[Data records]
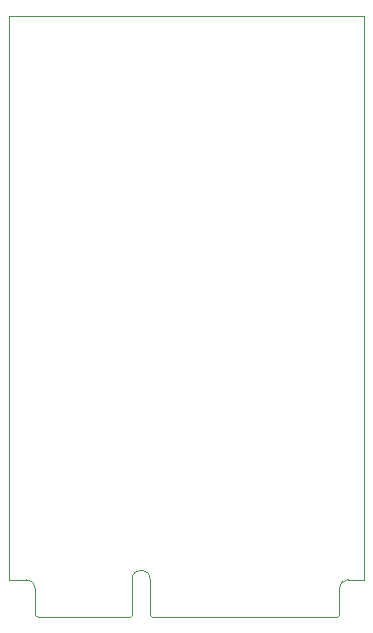
<source format=gbr>
%TF.GenerationSoftware,KiCad,Pcbnew,9.0.3*%
%TF.CreationDate,2025-08-29T17:45:50+02:00*%
%TF.ProjectId,RadioHAT_Card_Dorji,52616469-6f48-4415-945f-436172645f44,rev?*%
%TF.SameCoordinates,Original*%
%TF.FileFunction,Profile,NP*%
%FSLAX46Y46*%
G04 Gerber Fmt 4.6, Leading zero omitted, Abs format (unit mm)*
G04 Created by KiCad (PCBNEW 9.0.3) date 2025-08-29 17:45:50*
%MOMM*%
%LPD*%
G01*
G04 APERTURE LIST*
%TA.AperFunction,Profile*%
%ADD10C,0.100000*%
%TD*%
G04 APERTURE END LIST*
D10*
%TO.C,J1*%
X117800000Y-69050000D02*
X117800000Y-116800000D01*
X117800000Y-116800000D02*
X119200000Y-116800000D01*
X120000000Y-117600000D02*
X120000000Y-119800000D01*
X120000000Y-119800000D02*
X120200000Y-120000000D01*
X120200000Y-120000000D02*
X128000000Y-120000000D01*
X128000000Y-120000000D02*
X128200000Y-119800000D01*
X128200000Y-119800000D02*
X128200000Y-116750000D01*
X129700000Y-119800000D02*
X129700000Y-116750000D01*
X129700000Y-119800000D02*
X129900000Y-120000000D01*
X129900000Y-120000000D02*
X145500000Y-120000000D01*
X145500000Y-120000000D02*
X145700000Y-119800000D01*
X145700000Y-119800000D02*
X145700000Y-117600000D01*
X146500000Y-116800000D02*
X147800000Y-116800000D01*
X147800000Y-69050000D02*
X117800000Y-69050000D01*
X147800000Y-69050000D02*
X147800000Y-116800000D01*
X119200000Y-116800000D02*
G75*
G02*
X120000000Y-117600000I-1J-800001D01*
G01*
X128200000Y-116750000D02*
G75*
G02*
X129700000Y-116750000I750000J0D01*
G01*
X145700000Y-117600000D02*
G75*
G02*
X146500000Y-116800000I800000J0D01*
G01*
%TD*%
M02*

</source>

● **WHAT YOU NEED TO DO**
Only the number is wanted: how many lines in the entries above include the word "Profile"?

● **RESPONSE**
2